**Aim of the task:**
Hunt through the lines below for the string "were" and copy each one that has it.

◇ ◇ ◇ ◇ ◇

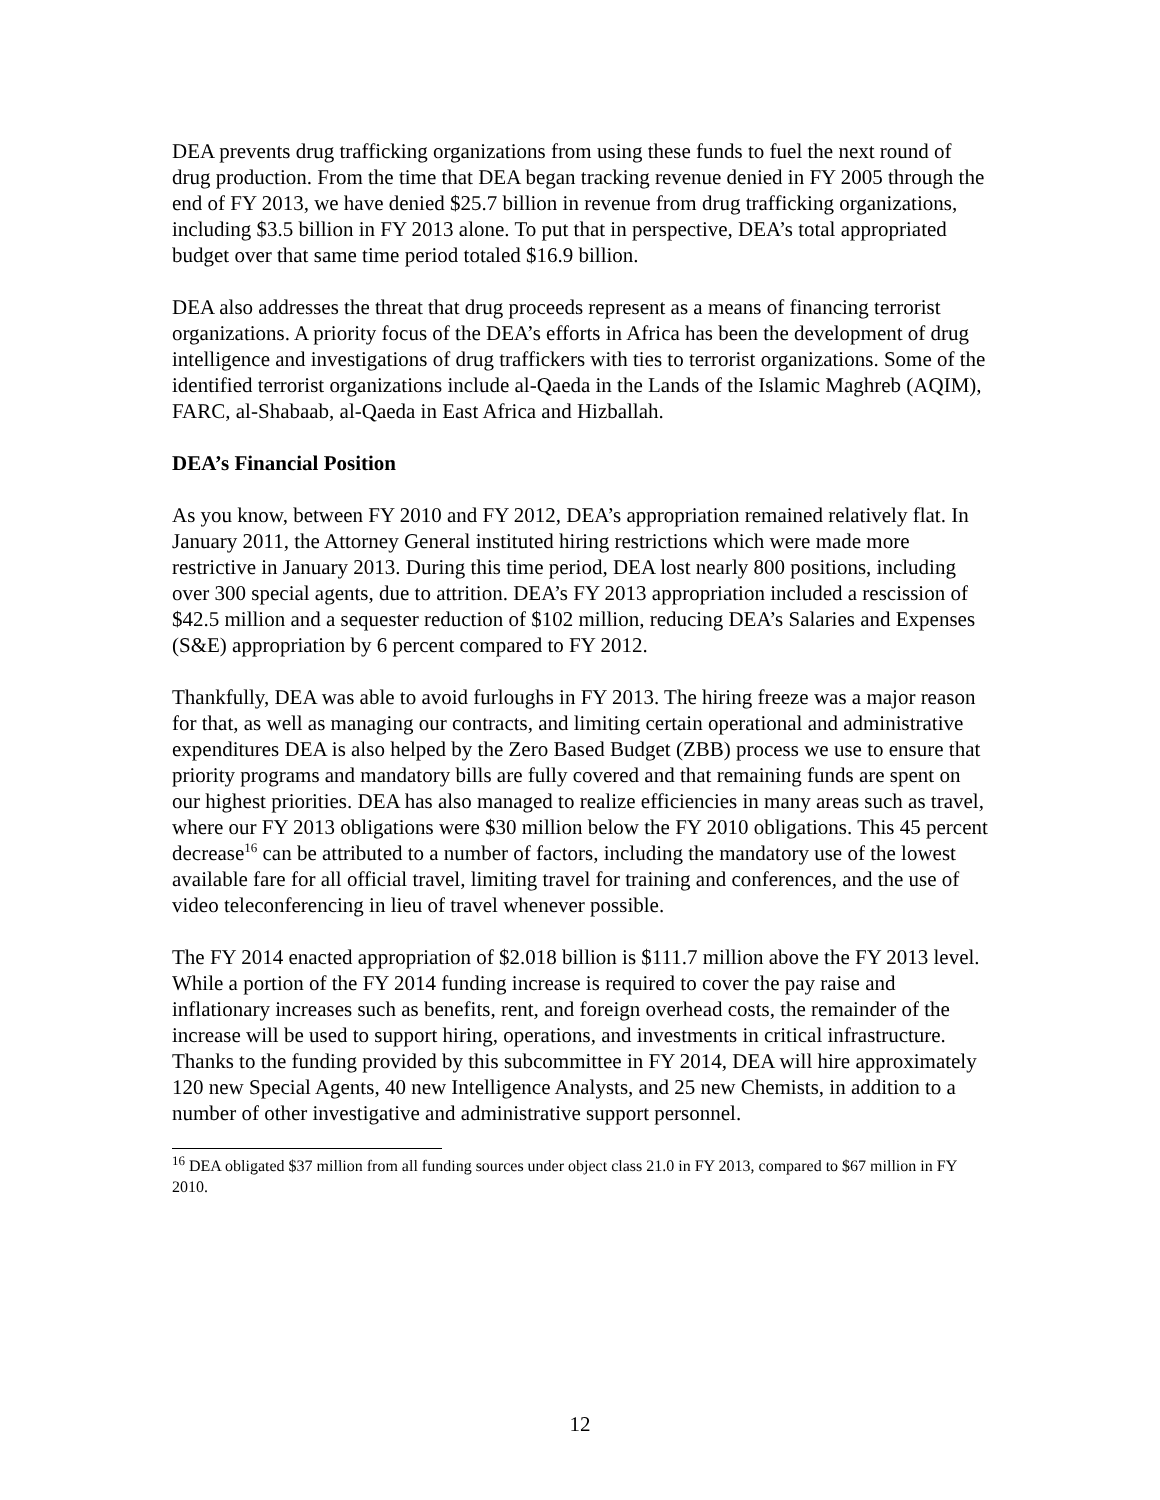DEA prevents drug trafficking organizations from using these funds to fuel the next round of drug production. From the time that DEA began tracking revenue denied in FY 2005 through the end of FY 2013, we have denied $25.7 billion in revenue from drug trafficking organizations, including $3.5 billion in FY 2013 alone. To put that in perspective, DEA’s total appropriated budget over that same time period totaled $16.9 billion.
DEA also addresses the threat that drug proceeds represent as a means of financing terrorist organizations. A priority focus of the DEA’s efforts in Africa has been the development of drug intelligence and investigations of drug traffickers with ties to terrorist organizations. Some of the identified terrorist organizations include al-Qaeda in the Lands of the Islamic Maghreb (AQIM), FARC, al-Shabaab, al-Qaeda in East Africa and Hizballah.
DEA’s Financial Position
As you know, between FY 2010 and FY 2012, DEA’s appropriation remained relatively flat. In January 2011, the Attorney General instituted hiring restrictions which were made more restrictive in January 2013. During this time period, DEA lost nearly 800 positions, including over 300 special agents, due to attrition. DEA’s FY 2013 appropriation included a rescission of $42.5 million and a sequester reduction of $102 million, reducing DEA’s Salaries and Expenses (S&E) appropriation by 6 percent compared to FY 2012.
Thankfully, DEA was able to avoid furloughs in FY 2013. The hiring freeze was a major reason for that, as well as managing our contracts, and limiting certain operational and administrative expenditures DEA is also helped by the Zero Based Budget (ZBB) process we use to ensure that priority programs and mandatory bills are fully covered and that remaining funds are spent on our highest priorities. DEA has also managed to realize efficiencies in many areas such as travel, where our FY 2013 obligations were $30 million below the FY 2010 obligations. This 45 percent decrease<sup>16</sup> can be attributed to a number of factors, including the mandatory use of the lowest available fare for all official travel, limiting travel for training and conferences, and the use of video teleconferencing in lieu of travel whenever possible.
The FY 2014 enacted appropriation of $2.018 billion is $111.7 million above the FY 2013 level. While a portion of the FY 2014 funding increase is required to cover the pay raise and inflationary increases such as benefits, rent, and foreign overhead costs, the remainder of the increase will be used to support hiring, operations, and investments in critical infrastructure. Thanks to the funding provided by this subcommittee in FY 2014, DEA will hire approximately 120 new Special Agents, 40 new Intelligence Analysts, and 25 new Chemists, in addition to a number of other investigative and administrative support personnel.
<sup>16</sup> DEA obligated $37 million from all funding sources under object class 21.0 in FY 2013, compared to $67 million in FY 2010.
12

◇ ◇ ◇ ◇ ◇

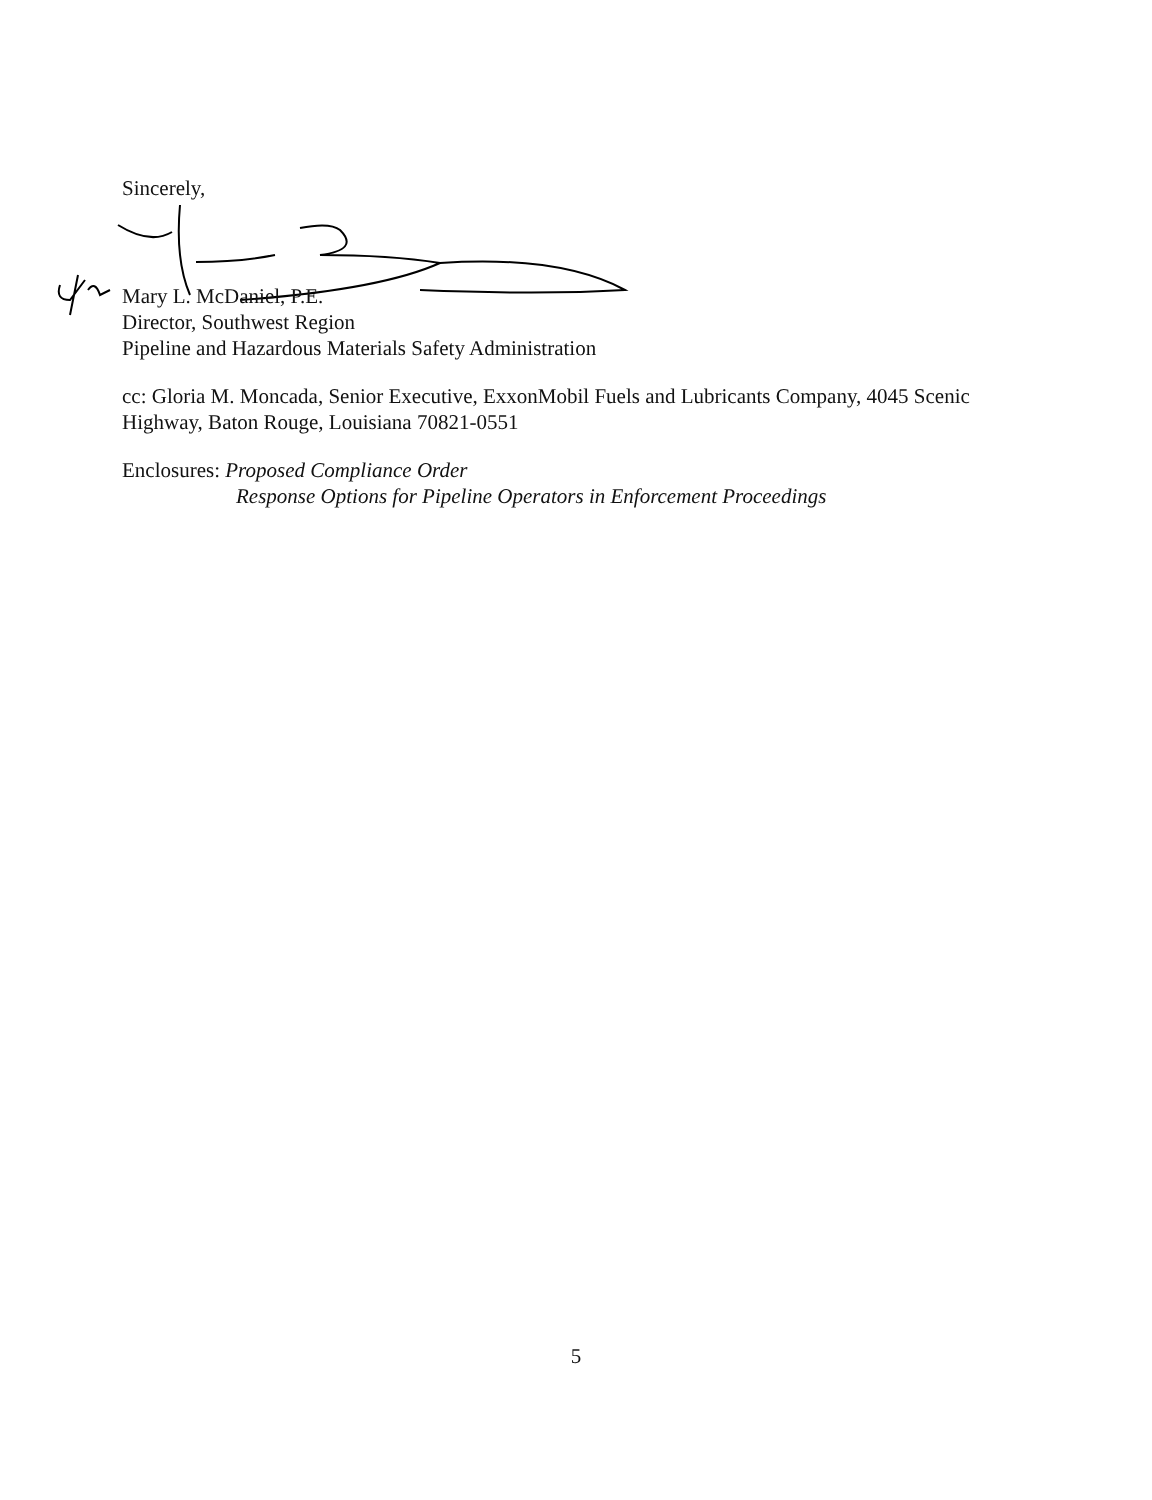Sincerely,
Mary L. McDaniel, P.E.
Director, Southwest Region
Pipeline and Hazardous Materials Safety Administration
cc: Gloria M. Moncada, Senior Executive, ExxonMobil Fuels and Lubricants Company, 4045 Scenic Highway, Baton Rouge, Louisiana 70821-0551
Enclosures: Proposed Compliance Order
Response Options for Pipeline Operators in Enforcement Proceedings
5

◇ ◇ ◇ ◇ ◇

**Your response:**
As you know, between FY 2010 and FY 2012, DEA’s appropriation remained relatively flat. In January 2011, the Attorney General instituted hiring restrictions which were made more restrictive in January 2013. During this time period, DEA lost nearly 800 positions, including over 300 special agents, due to attrition. DEA’s FY 2013 appropriation included a rescission of $42.5 million and a sequester reduction of $102 million, reducing DEA’s Salaries and Expenses (S&E) appropriation by 6 percent compared to FY 2012.
Thankfully, DEA was able to avoid furloughs in FY 2013. The hiring freeze was a major reason for that, as well as managing our contracts, and limiting certain operational and administrative expenditures DEA is also helped by the Zero Based Budget (ZBB) process we use to ensure that priority programs and mandatory bills are fully covered and that remaining funds are spent on our highest priorities. DEA has also managed to realize efficiencies in many areas such as travel, where our FY 2013 obligations were $30 million below the FY 2010 obligations. This 45 percent decrease<sup>16</sup> can be attributed to a number of factors, including the mandatory use of the lowest available fare for all official travel, limiting travel for training and conferences, and the use of video teleconferencing in lieu of travel whenever possible.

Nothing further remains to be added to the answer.